Ça commence comme un roman de Stephen King, dans la ville endormie de Lone Crow, où un corps mutilé dérive sur une pirogue. « Où sont passés les os ? », s’étonne le shérif John Hawkins (Allan Hawco), qui est à quelques jours d’une promotion et s’apprête à partir pour la grande ville. Un permis de conduire identifie le cadavre comme étant le Dr Cole Parsons, un physicien des particules qui habitait une maison isolée en amont de la rivière et y menait des recherches secrètes. Le shérif part enquêter, accompagné d’un guide local Meg (Emily Alatalo) et du médecin légiste de la ville, Jacob (Wesley French), un type gluant.

  • Un producteur de Guns N’ Roses est impliqué dans la production de ce film d’horreur canadien à petit budget.
  • Le film rend hommage aux films d’horreur bon marché des années 80.
  • L’histoire commence avec la découverte d’un corps mutilé dans une petite ville endormie.
  • Le shérif mène l’enquête pour découvrir l’identité du défunt et les mystères qui entourent sa vie.
  • Les acteurs donnent des performances variables, avec le shérif étant le plus convaincant.
  • Le film se transforme progressivement en un récit de dimensions alternatives cosmiques, inspiré par H.P. Lovecraft.
  • Des moments horribles et sanglants parsèment le film, bien que certains soient gâchés par des développements de l’intrigue peu plausibles.
  • Le film sortira le 10 juillet sur les plateformes numériques.

Certains acteurs se débrouillent mieux que d’autres – ou peut-être que certains ont plus à faire. Alatalo doit simplement avoir l’air compétente avec un fusil et rouler les yeux devant le dégoûtant Jacob. Hawco s’en sort mieux en tant que Hawkins, qui découvre que le défunt physicien Dr Parsons est connu de la police. Sa femme a récemment été internée dans un hôpital psychiatrique, convaincue que les recherches de son mari ont causé la disparition de leur fille.

Il n’est pas surprenant que la cabane du Dr Parsons dans les bois soit effrayante à souhait. Et à partir de là, tout devient un peu étrange avec des histoires de dimensions alternatives cosmiques dignes d’HP Lovecraft.

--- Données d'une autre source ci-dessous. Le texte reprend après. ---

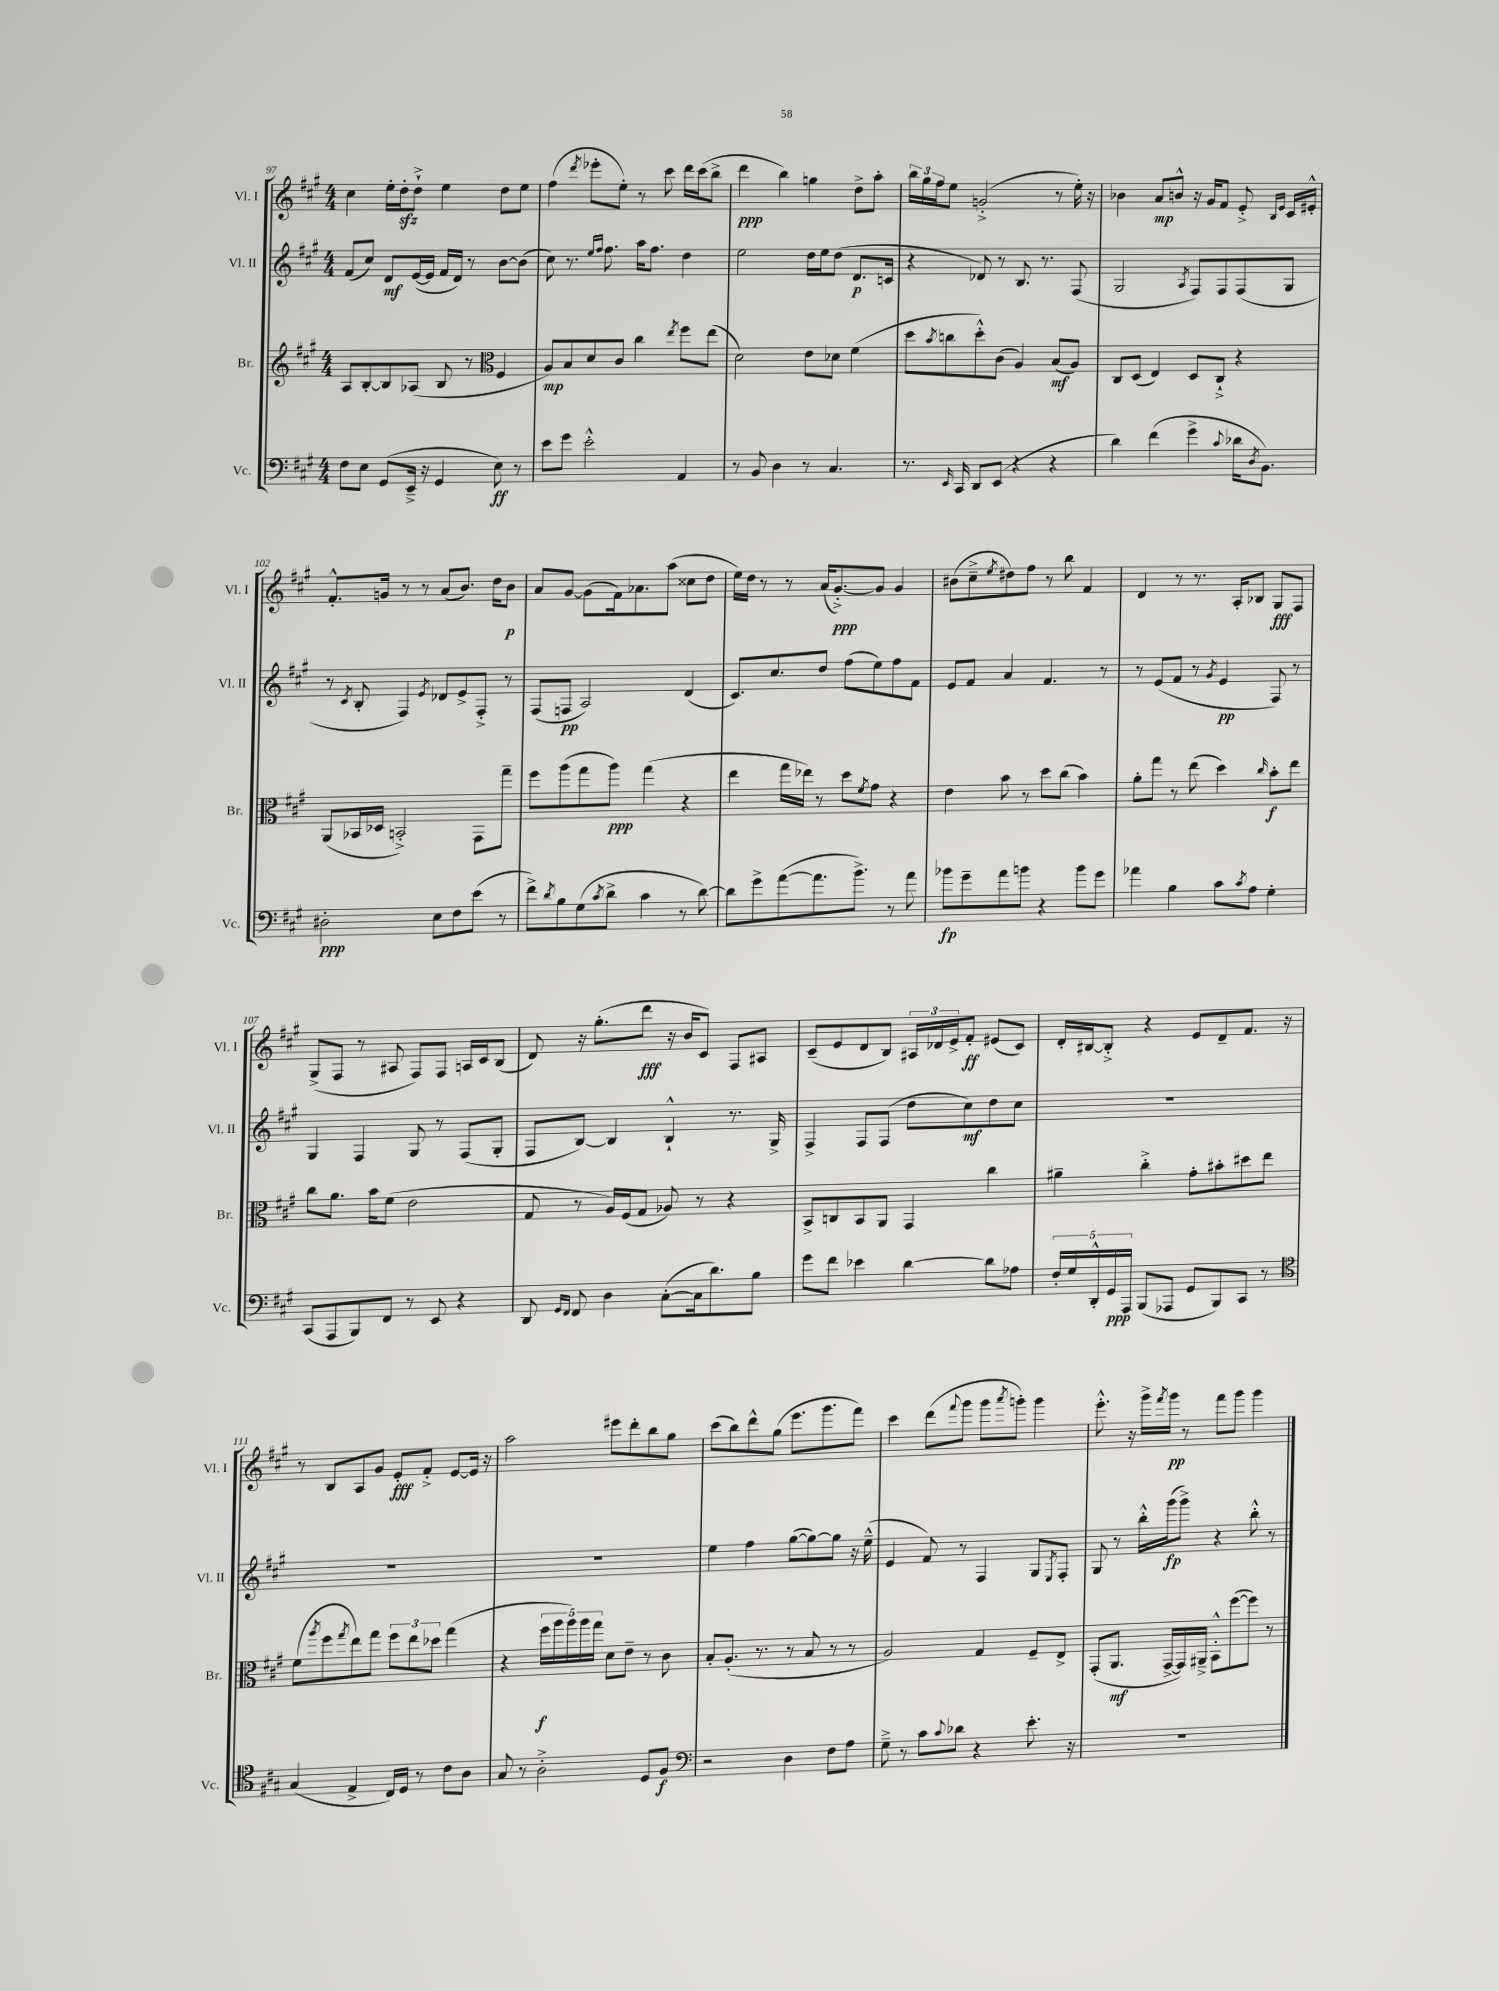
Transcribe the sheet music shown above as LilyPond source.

<<
\new StaffGroup <<
\new Staff = "s0" \with { instrumentName = "Vl. I" shortInstrumentName = "Vl. I" } {
    \clef treble \key a \major \numericTimeSignature \time 4/4
    cis''4 e''16-. d''16-.\sfz d''8-!-> e''4 d''8 e''8 |
    fis''4( \acciaccatura { d'''8 } ees'''8-. e''8-.) r8 cis'''8 d'''16 cis'''16( b''8-> |
    d'''4\ppp b''4) g''4 d''8-> a''8-. |
    \tuplet 3/2 { b''16 gis''16 fis''16 } e''8 g'2-.->( r8 e''16-.) r16 |
    bes'4 a'8\mp b'8-^ r16 gis'16 fis'8 e'8-.-> \grace { b16 e'16 } cis'16 eis'16-.-^ |
    fis'8.-.-^ g'16 r8 r8 a'8( b'8.) d''16 b'8\p |
    a'8 gis'8~ gis'8( fis'16) aes'8. a''8( cisis''8 d''8 |
    e''16) d''16 r8 r8 a'16( gis'8.~-.->\ppp) gis'8 gis'4 |
    bis'8( cis''8---> \acciaccatura { e''8 } dis''8) fis''8 r8 b''8 fis'4 |
    d'4 r8 r8. a16-. bes8 gis8\fff fis8 |
    gis8->( fis8 r8 ais8 fis8) fis8 a16 cis'16 b8( |
    d'8) r16 gis''8.-.( d'''8\fff r16 b'16 cis'8) fis8 ais8 |
    cis'8--( e'8 d'8 b8) \tuplet 3/2 { ais16 des'16 e'16-> } fis'8-.\ff eis'8( cis'8) |
    d'16-. bis16~ bis8-.-> r4 e'8 d'8-- fis'8. r16 |
    r8 b8 a8 gis'8 e'8-.\fff fis'8-.-> e'8~ e'16 r16 |
    a''2 eis'''8 d'''8-. b''8 gis''8 |
    cis'''8( b''8) d'''8-^ gis''8( e'''8. gis'''8. fis'''8) |
    cis'''4 d'''8( \appoggiatura { fis'''8 } gis'''8 gis'''8 \acciaccatura { a'''8 } g'''8-.) g'''4 |
    e'''8.-.-^ r16 gis'''16-> \acciaccatura { fis'''8 } gis'''16\pp r8 fis'''8 gis'''8 gis'''4 \bar "|." |
}
\new Staff = "s1" \with { instrumentName = "Vl. II" shortInstrumentName = "Vl. II" } {
    \clef treble \key a \major \numericTimeSignature \time 4/4
    fis'8( cis''8) d'8\mf e'16~( e'16 fis'16 d'16) r8 b'8~ b'8( |
    cis''8) r8. \grace { e''16 fis''16 } fis''8. a''16 fis''8. d''4 |
    e''2 d''16 e''16 d''8( d'8.\p c'16 |
    r4 des'8) r8 b8. r8. fis8( |
    gis2 \acciaccatura { a8 } fis8) fis8 fis8( gis8 |
    r8 \acciaccatura { cis'8 } b8-. fis4) \acciaccatura { e'8 } des'8 e'8-> fis8-.-> r8 |
    fis8( f8\pp a2) d'4( |
    cis'8.) cis''8. d''8 fis''8( e''8) fis''8 fis'8 |
    e'8 fis'8 a'4 fis'4. r8 |
    r8 e'8( fis'8 r8 \acciaccatura { gis'8 } e'4\pp fis8) r8 |
    gis4 fis4 gis8 r8 fis8( gis8-. |
    fis8 b8~) b4 b4-!-^ r8. gis16-> |
    fis4-> fis8 fis8( d''8 cis''8\mf) d''8 cis''8 |
    R1 |
    R1 |
    R1 |
    e''4 fis''4 gis''8~( gis''8~) gis''8 r16 e''16---^( |
    e'4 fis'8) r8 fis4 gis8 \acciaccatura { e8 } fis8-. |
    gis8 r8 b''16-.-^ gis'''16\fp( gis'''8->) r4 b''8-.-^ r8 \bar "|." |
}
\new Staff = "s2" \with { instrumentName = "Br." shortInstrumentName = "Br." } {
    \clef treble \key a \major \numericTimeSignature \time 4/4
    a8 b8~-. b8 aes8( b8 r8 \clef alto fis4 |
    a8\mp) b8 d'8 cis'8 cis''4 \acciaccatura { e''8 } fis''8 e''8( |
    d'2) e'8 des'8 fis'4( |
    d''8 \acciaccatura { b'8 } c''8 d''8-.-^) cis'8( a4) b8\mf( a8) |
    cis8 d8( e4) d8 cis8-!-> r4 |
    a,8( bes,16 des16 b,2-.->) gis,8 gis''8-- |
    fis''8 a''8( gis''8 a''8\ppp) gis''4( r4 |
    e''4 gis''16 ees''16) r8 d''8 \acciaccatura { fis'8 } gis'8 r4 |
    e'4 b'8 r8 d''8 cis''8( b'4) |
    a'8-. gis''8 r8 e''8( d''4) \grace { cis''16 } b'8-.\f e''8 |
    cis''8 a'8. b'16 fis'8( e'2 |
    gis8 r8 a16) fis16( gis8 aes8) r8 r4 |
    b,8-> c8 b,8 a,8 gis,4 cis''4 |
    ais'4-- cis''4-.-> gis'8-. bis'8-. dis''8 e''8 |
    fis'8( \acciaccatura { a''8 } fis''8 \acciaccatura { gis''8 } e''8) gis''8 \tuplet 3/2 { fis''8 e''8 des''8 } gis''4( |
    r4 \tuplet 5/4 { fis''16\f a''16 a''16) a''16 gis''16 } d'8 e'8-- r8 cis'8 |
    b8-. a8.-.( r8. r8 b8 r8 r8 |
    a2) gis4 fis8-- e8-> |
    gis,8-.( a,8.\mf gis,16~-> gis,16) ais,16---> b,8-.-^ fis''8~( fis''8) r8 \bar "|." |
}
\new Staff = "s3" \with { instrumentName = "Vc." shortInstrumentName = "Vc." } {
    \clef bass \key a \major \numericTimeSignature \time 4/4
    fis8 e8 gis,8( e,16---> r16 gis,4 e8\ff) r8 |
    e'8 gis'8 e'2-.-^ a,4 |
    r8 b,8 d4 r8 cis4. |
    r8. \grace { e,16 } cis,16 d,8 e,8( r4 r4 |
    d'4) fis'4( gis'4-> \appoggiatura { cis'8 } des'16 \acciaccatura { d8 } b,8.) |
    dis2-.\ppp e8 fis8 e'8( r8 |
    fis'8->) \acciaccatura { d'8 } b8 gis8( \acciaccatura { cis'8 } d'8-> cis'4 r8 d'8~) |
    d'8 gis'8-> a'8~( a'8. b'8.->) r8 a'8 |
    bes'8\fp gis'8-- a'8 b'8 r4 b'8 gis'8 |
    aes'4 b4 cis'8 \acciaccatura { cis'8 } a8 gis4-. |
    cis,8( a,,8 b,,8) fis,8 r8 e,8 r4 |
    d,8 \grace { gis,16 fis,16 } fis,8 d4 cis8~-.( cis16 d'8.) b8 |
    gis'8 fis'8 ees'4 d'4~ d'8 aes8 |
    \tuplet 5/4 { fis16-. gis16 d,16-.-^ gis,16\ppp a,,16 } b,,8( aes,,8 gis,8 b,,8) cis,8 r8 |
    \clef tenor gis4( e4-> cis16) d16 r8 cis'8 a8 |
    gis8 r8 a2-.-> d8 fis8\f |
    \clef bass r2 d4 fis8 a8 |
    gis8---> r8 cis'8 \appoggiatura { cis'8 } des'8 r4 e'8.-. r16 |
    R1 \bar "|." |
}
>>
>>
\layout { \context { \Score currentBarNumber = #97 } }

Cela conduit à des moments horriblement macabres – un peu gâchés par l’invraisemblance d’un développement de l’intrigue impliquant quelqu’un devinant le mot de passe de l’ordinateur du Dr Parsons en trois essais. Après tout, c’est un physicien des particules.

The Breach sera disponible sur les plateformes numériques à partir du 10 juillet.